The May activity will be hand-made bracelets for mothers of deployed military personnel. Singer says she finds contacts through school and community activities. Service personnel families will be invited to church, where “our church will pray over the bracelets…for the safety and protection of the soldiers.” The bracelets will then be distributed to the parents.
His Hands and Feet is taking a mid-summer break but plans in July through the church’s VBS to support an overseas ministry: the Juanita Girls School in Kenya. The school helps girls who would not be educated beyond the eighth grade and might otherwise be sexually trafficked, sold into marriage, or led into menial labor, or who might commit suicide.
(The school is the newest ministry of George “The Shoeman” Hutchings, who earlier drilled water wells in Kenya and was supported by the Potosi Community Church.)

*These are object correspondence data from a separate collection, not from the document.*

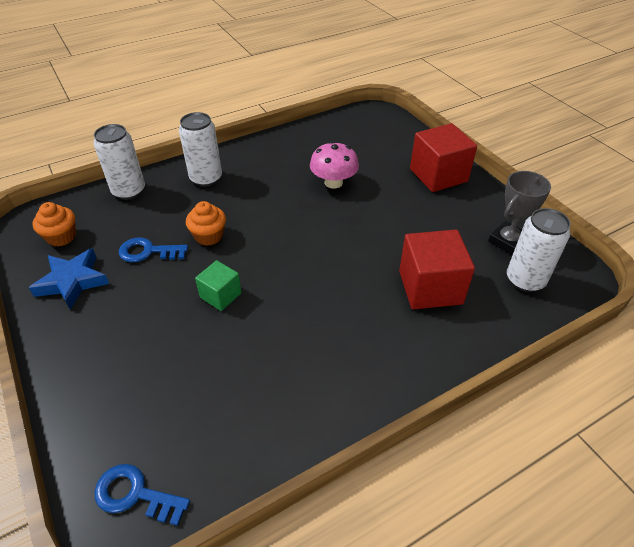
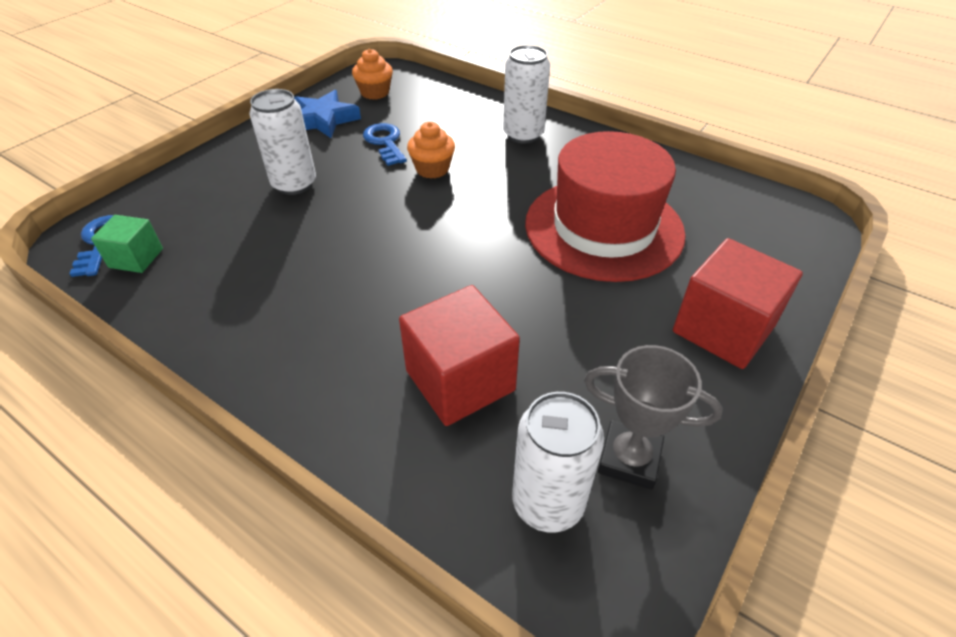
camera: 65 degrees right, 0 degrees up
white can [93,124,145,200] -> white can moved to [249,89,316,195]
green cube [195,260,242,311] -> green cube moved to [91,215,163,273]
pink mushroom [310,141,359,188] -> red hat [525,131,686,282]

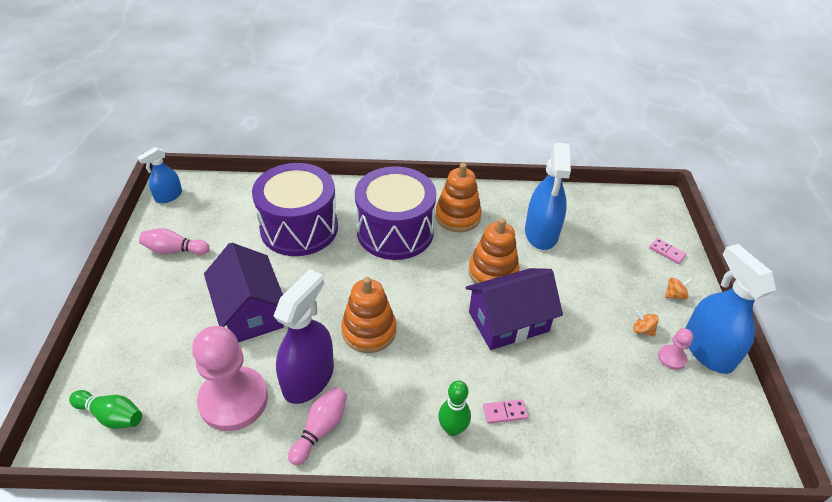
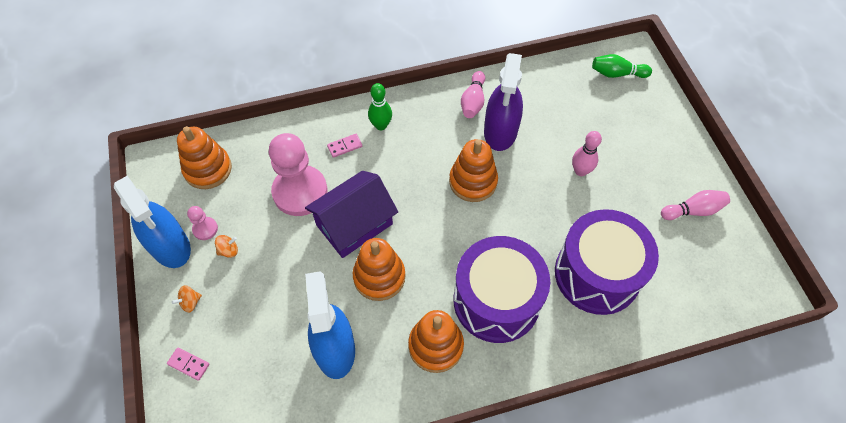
camera: 165 degrees right, 15 degrees up
blue spray bottle [137,147,182,203] -> none
pink pawn [192,326,268,431] -> pink pawn moved to [269,133,328,216]
purple house [204,243,284,342] -> pink bowling pin [572,131,602,176]
orange spinning top [633,310,659,337] -> orange spinning top turned 45 degrees counterclockwise [215,235,238,258]
none -> orange stacking toy [177,126,232,189]

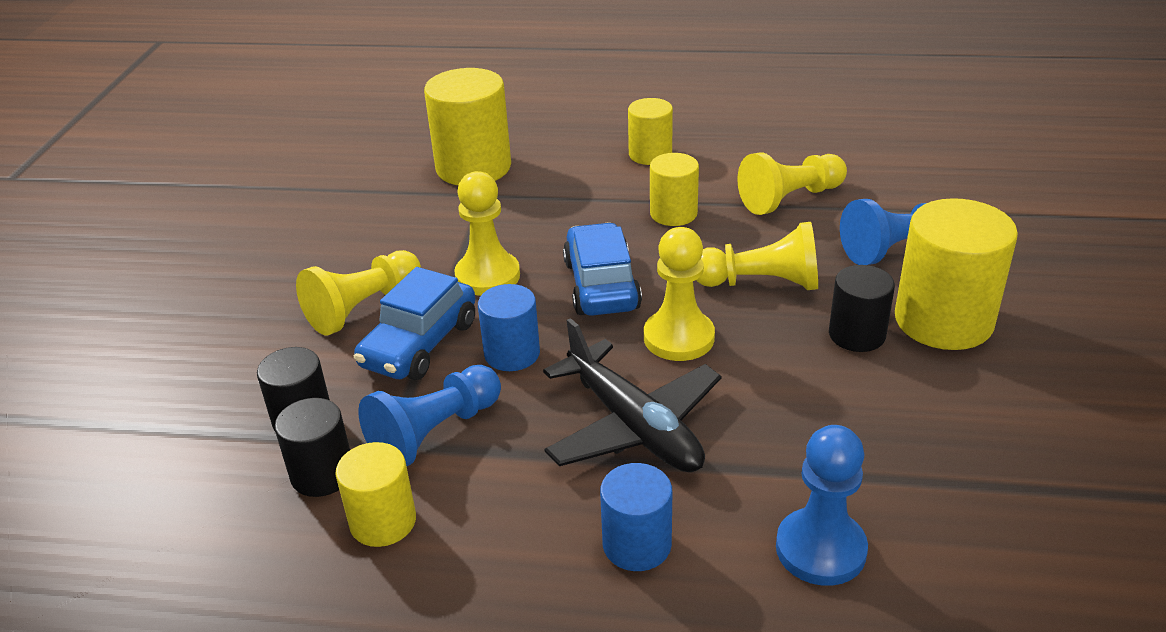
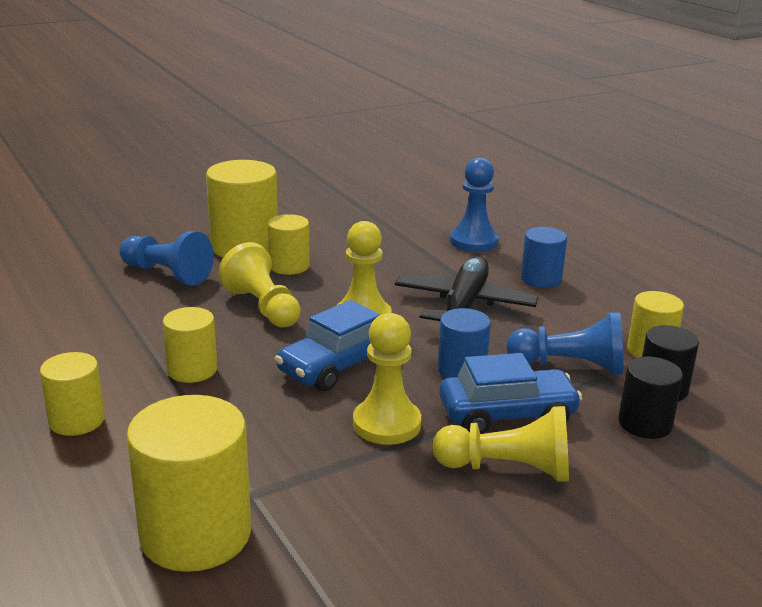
camera: 130 degrees left, 10 degrees down
yellow pawn [737,153,847,215] -> none
black cylinder [829,265,895,352] -> yellow cylinder [268,214,310,275]

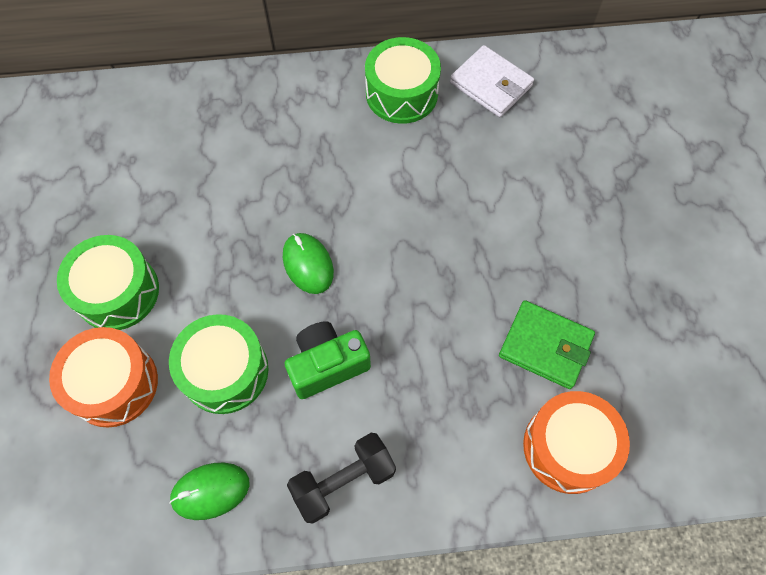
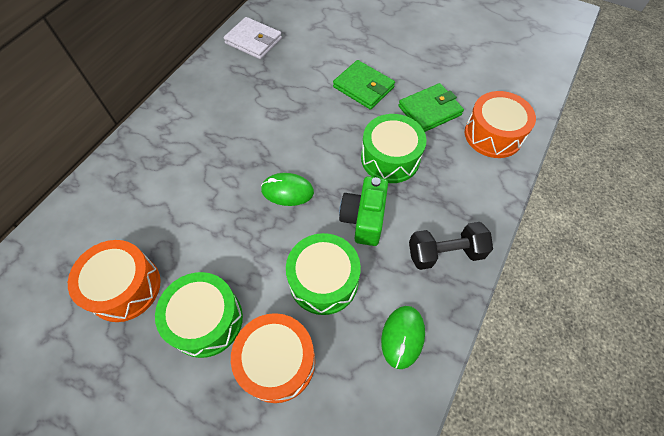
camera: 55 degrees left, 5 degrees down
black dumbbell [287,433,396,523] -> black dumbbell turned 75 degrees clockwise [409,222,493,270]
green drum [365,37,441,124] -> green drum moved to [361,114,427,183]
white wallet [450,45,534,117] -> white wallet turned 45 degrees clockwise [224,17,282,59]
none -> orange drum [68,240,161,322]
none -> green wallet [333,60,395,110]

In August, the group returns to local missions by distributing backpacks filled with school supplies to families at the Washington County Fair.
The projects include evangelical components through Bibles, tracts, or handwritten notes of encouragement added with the items.
Singer says she would like to see the group expand. “Right now, this is our little church but we talked about expanding it and inviting anyone from any churches. This isn’t about ‘I’m trying to get people to come to our church and not yours.’ We just want people to know the Lord.”